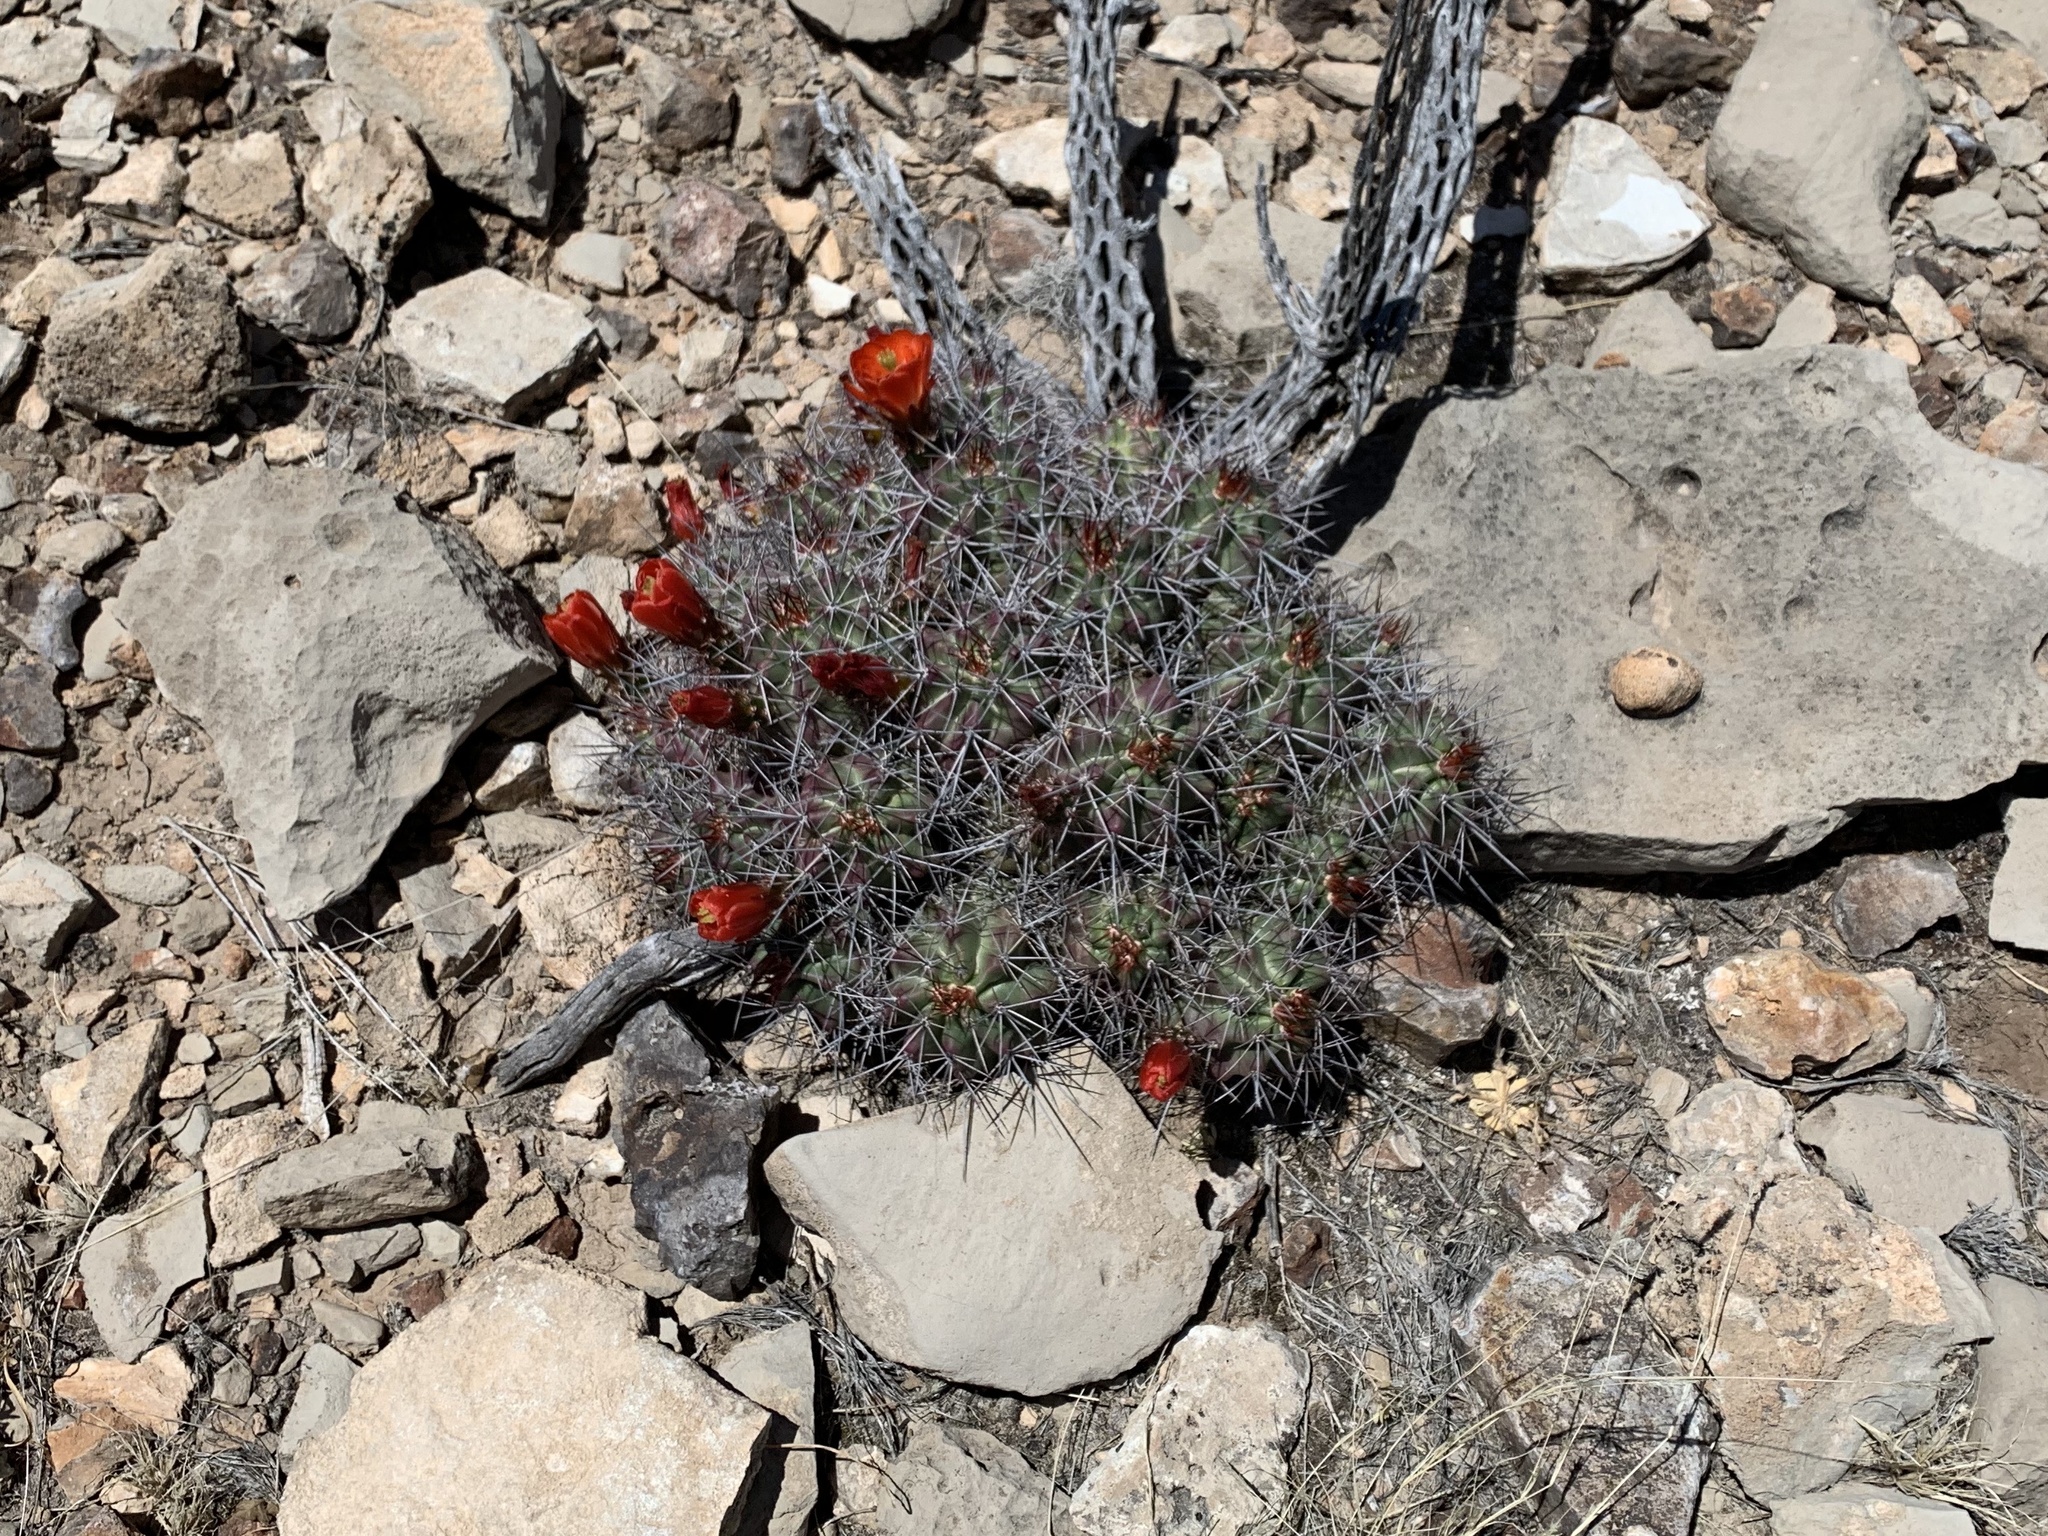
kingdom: Plantae
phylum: Tracheophyta
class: Magnoliopsida
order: Caryophyllales
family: Cactaceae
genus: Echinocereus
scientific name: Echinocereus coccineus
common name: Scarlet hedgehog cactus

□ □ □ □

# [SHORT TASK]
Can you format the lines as a Markdown table with the columns Row and Line, numbering each row and leaving out blank lines? Start at the line that contains "class: Magnoliopsida" and end with the last line of the records, both included.

# [CORRECT RESULT]
| Row | Line |
|---|---|
| 1 | class: Magnoliopsida |
| 2 | order: Caryophyllales |
| 3 | family: Cactaceae |
| 4 | genus: Echinocereus |
| 5 | scientific name: Echinocereus coccineus |
| 6 | common name: Scarlet hedgehog cactus |